Essentially, to encourage your kids to ask for things nicely, Google said it'll introduce a Pretty Please mode later this year. It enables Assistant to understand polite conversation. So, if your kid wants Assistant to do something, he or she will need to say "please" and then "thank you," at which point Assistant will respond and do what's been asked of it.
This feature is optional and requires Assistant's voice recognition setting to be turned on if you want Pretty Please to only be activated for a specific person. That way, Assistant can detect who is talking to it whenever it's doling out a lesson in manners.
Custom Routines (that you can schedule, too)
Earlier this year, Google launched a set of Routines that allow you to do multiple things with a single Assistant command. But now, it's allowing Custom Routines, so that you can create your own routine. For example, you can create a custom routine for movie night.
You can kick off this custom routine by saying, for instance, "Hey Google, it's time for movie night," and then Assistant might turn on the TV, lock the door, and broadcast "time for movie night!" to everyone in the house. Also, around mid-2018, you'll be able to schedule routines for a specific day or time via the Assistant app or through the Google Clock app for Android.
Smart Displays coming in July 2018
Google Assistant is mostly voice-based. But, going forward, it'll be more visual.
Smart Displays, for instance, are a new category of devices with built-in Google Assistant. They allow you to access Assistant hands-free by voice, but they also allow you to tap and swipe o the screen. That way, you can control your smart home, watch live TV on YouTube TV, make video calls with Google Duo, etc. Google said the first Smart Displays will be available in July 2018.
New, more visual phone experience
Speaking of Assistant becoming visual, Google said it's redesigning the Google Assistant experience on the phone screen so that it will give you a quick snapshot of your day -- "with suggestions based on the time of day, location, and recent interactions with the Assistant."
As part of this effort, Google is partnering with Any.do, Todoist, Starbucks, Doordash, Applebee's, Dunkin' Donuts, and Domino's. The idea is that, with these integrations, you'll see your notes, tasks, and things like food deliveries all very easily -- without being constrained by separate apps or a chat-style interface. This new visual design will be available in late 2018.

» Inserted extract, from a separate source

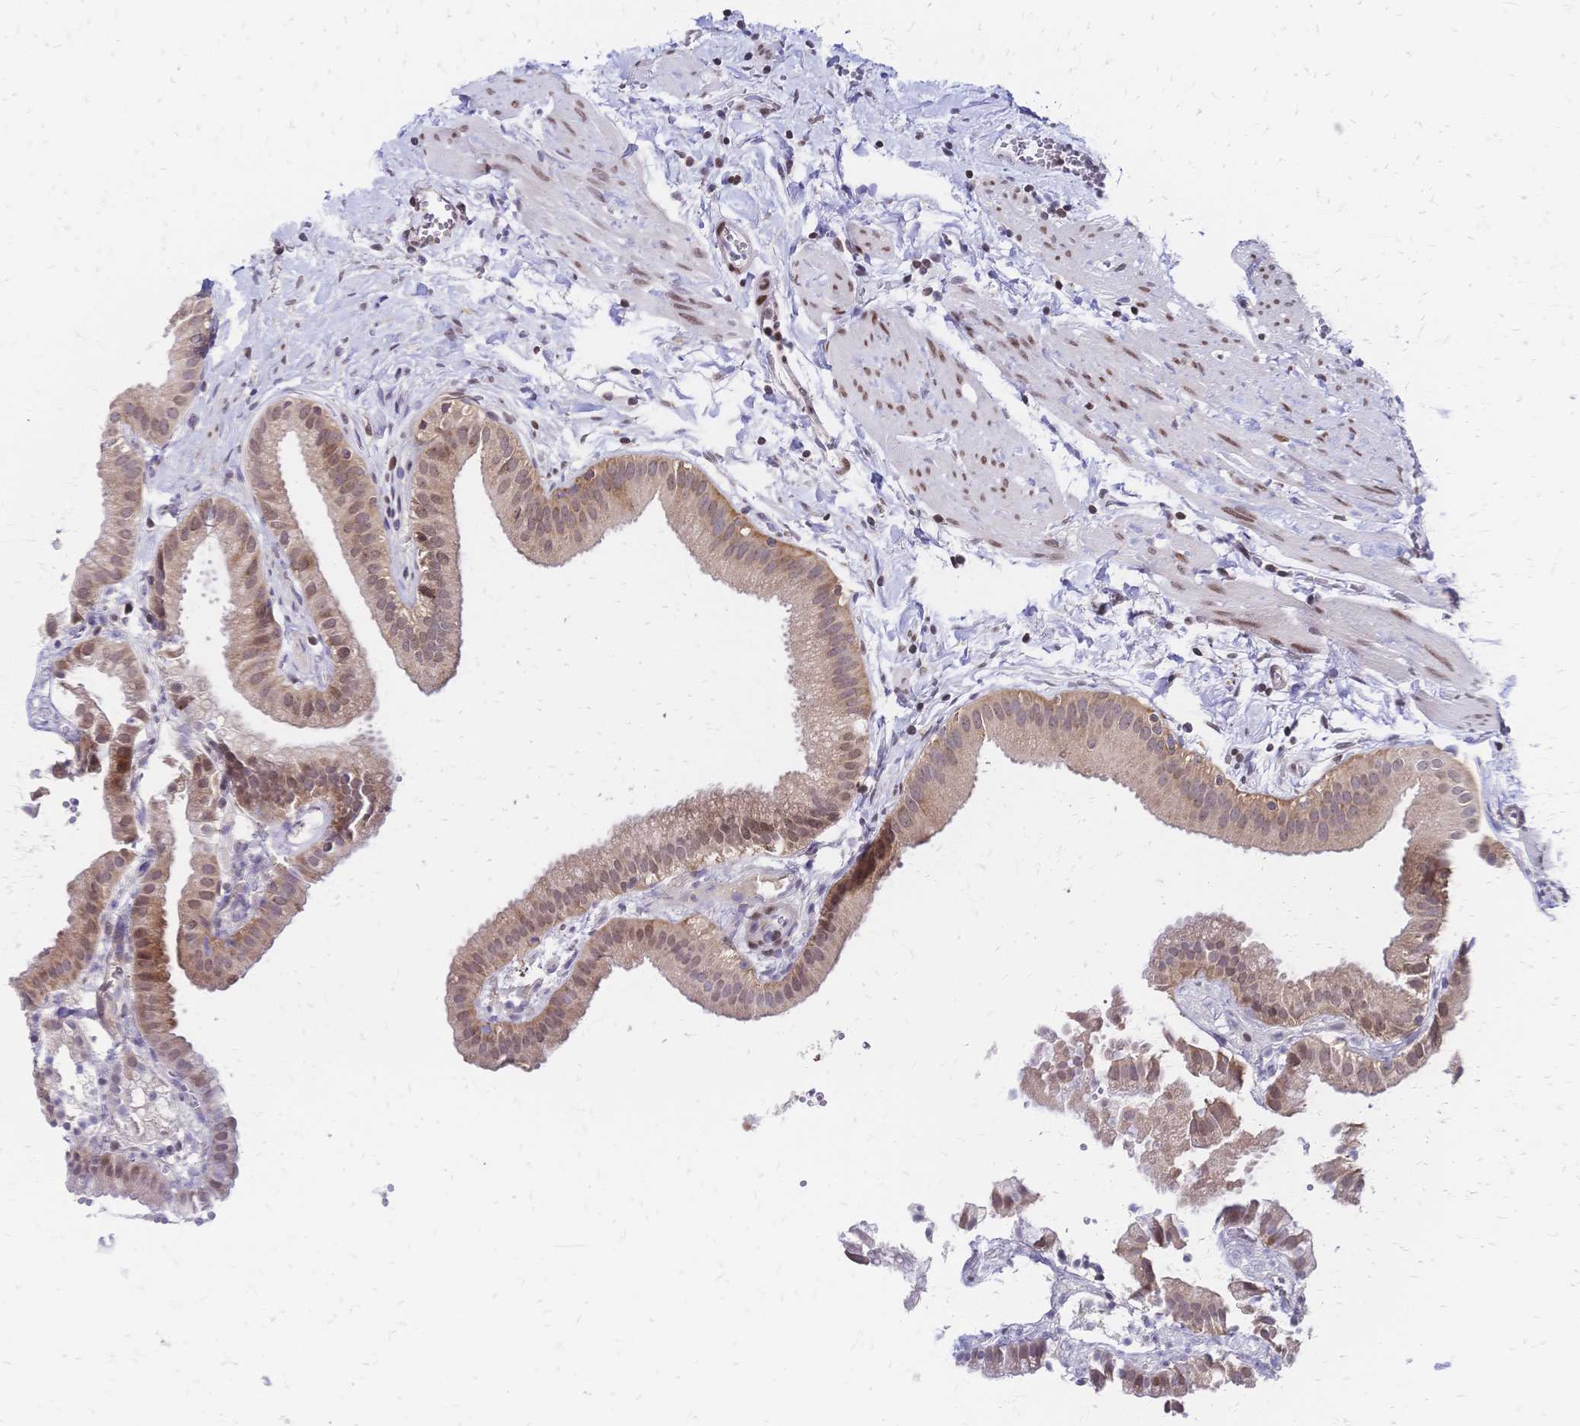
{"staining": {"intensity": "weak", "quantity": "25%-75%", "location": "cytoplasmic/membranous,nuclear"}, "tissue": "gallbladder", "cell_type": "Glandular cells", "image_type": "normal", "snomed": [{"axis": "morphology", "description": "Normal tissue, NOS"}, {"axis": "topography", "description": "Gallbladder"}], "caption": "Brown immunohistochemical staining in benign human gallbladder reveals weak cytoplasmic/membranous,nuclear staining in approximately 25%-75% of glandular cells.", "gene": "CBX7", "patient": {"sex": "female", "age": 63}}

Assistant navigation is coming to Google Maps
Google Assistant is coming to navigation in the Google Maps on iOS and Android sometime during the summer of 2018.
With this functionality, you'll also be able to use Assistant in the Maps app to share your ETA while you're driving, all without touching your phone. You can even "send text messages, play music and podcasts, and get information" -- directly with Assistant in the Maps app.
That means you should be able to say, "Hey Google, read me my messages," and then you'll hear a summary of your texts with the option to respond by voice.
Assistant can call and book your appointments
Again, sometime in the summer of 2018, Google will start testing another new feature within Google Assistant. This one will allow you to make restaurant reservations, schedule hair salon appointments, and more. All you have to do is provide the date and time, and Assistant will call the business for you or even book online for you.
This feature is powered by a new technology called Google Duplex. You see, now that Assistant can understand complex queries and respond more naturally, it can make very natural-sounding phone calls. It will be clear about the intent of the call, too. Even better, once your reservation or appointment is booked, Assistant will add a calendar reminder for your appointment.